* **EXERCISE AIM**
An exact reprint of the listing is required, with no pictures included.

* **INFORMATION SUPPLIED**
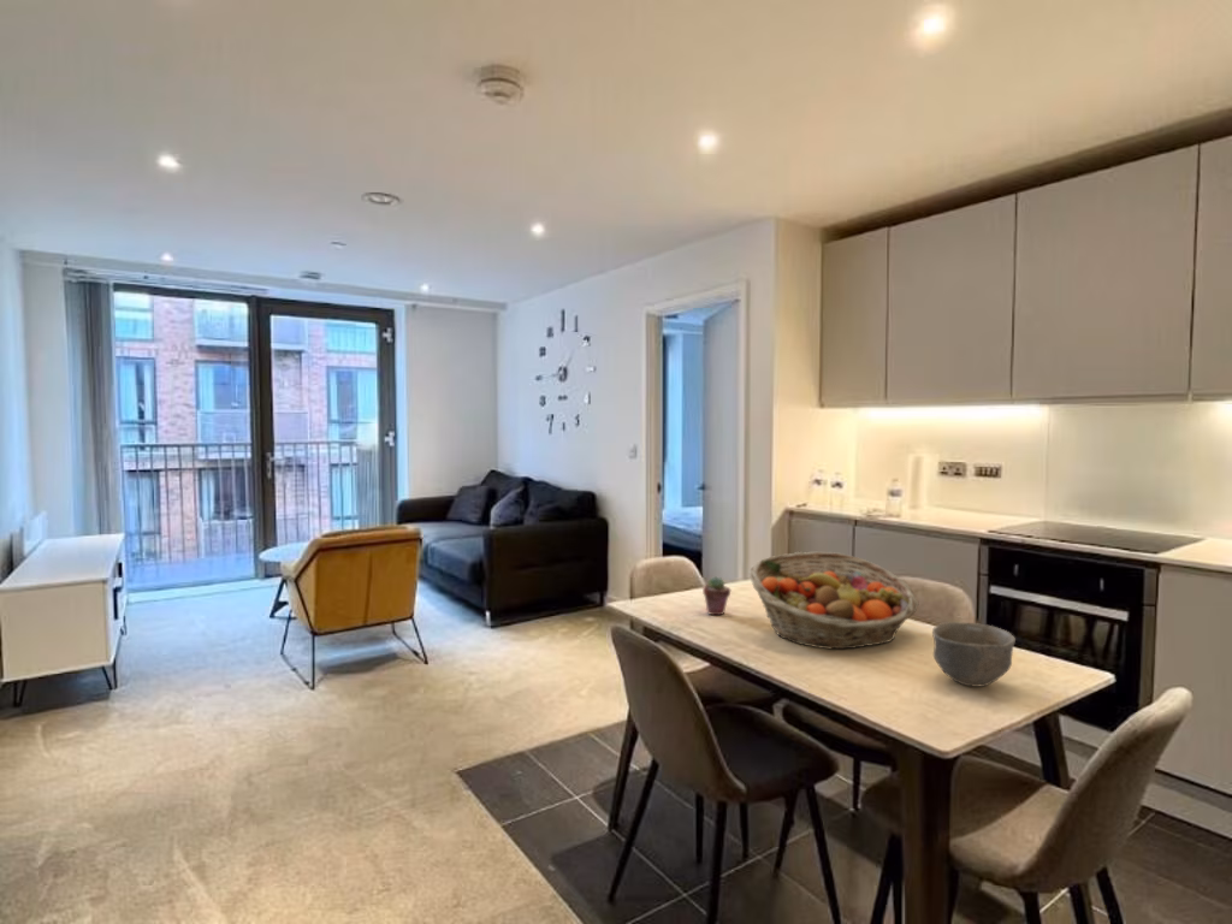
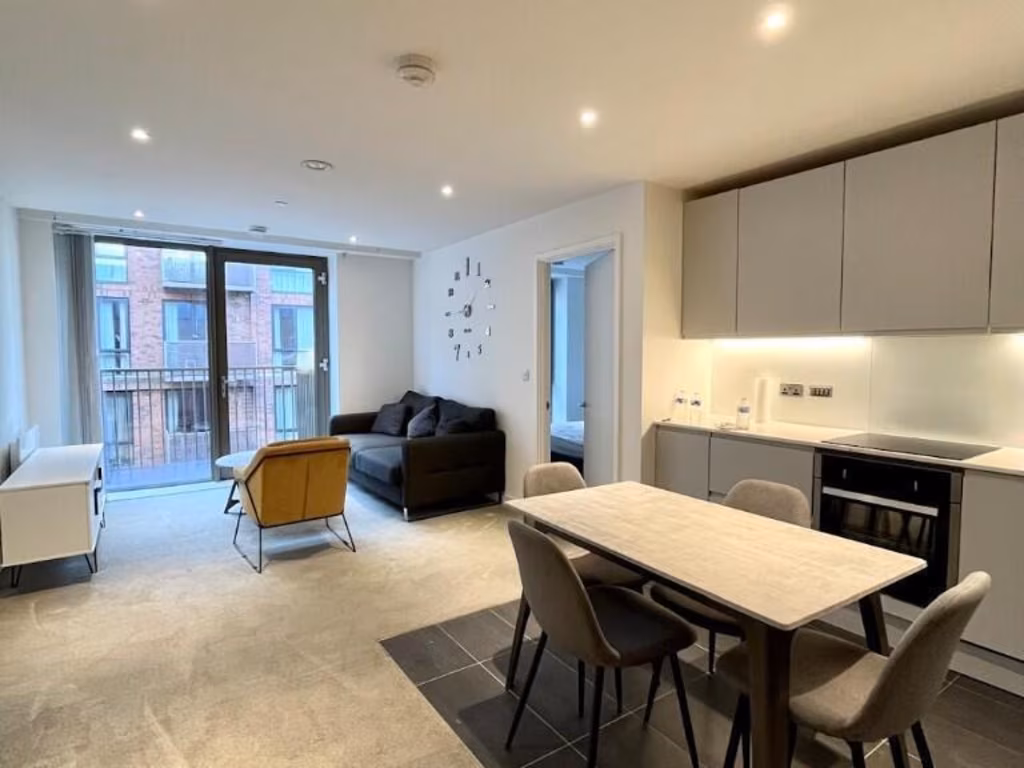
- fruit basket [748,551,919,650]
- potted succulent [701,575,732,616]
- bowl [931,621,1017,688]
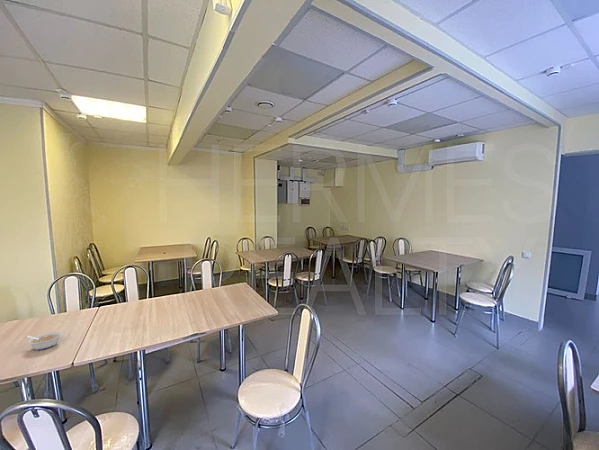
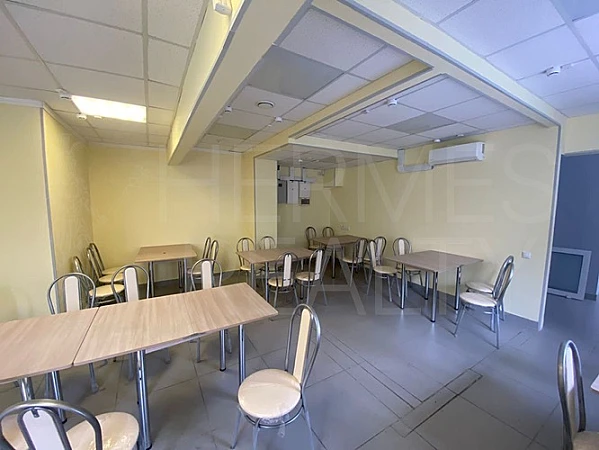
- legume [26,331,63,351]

* **ANSWER FOR THIS EXERCISE**
- fruit basket [748,551,919,650]
- potted succulent [701,575,732,616]
- bowl [931,621,1017,688]
- legume [26,331,63,351]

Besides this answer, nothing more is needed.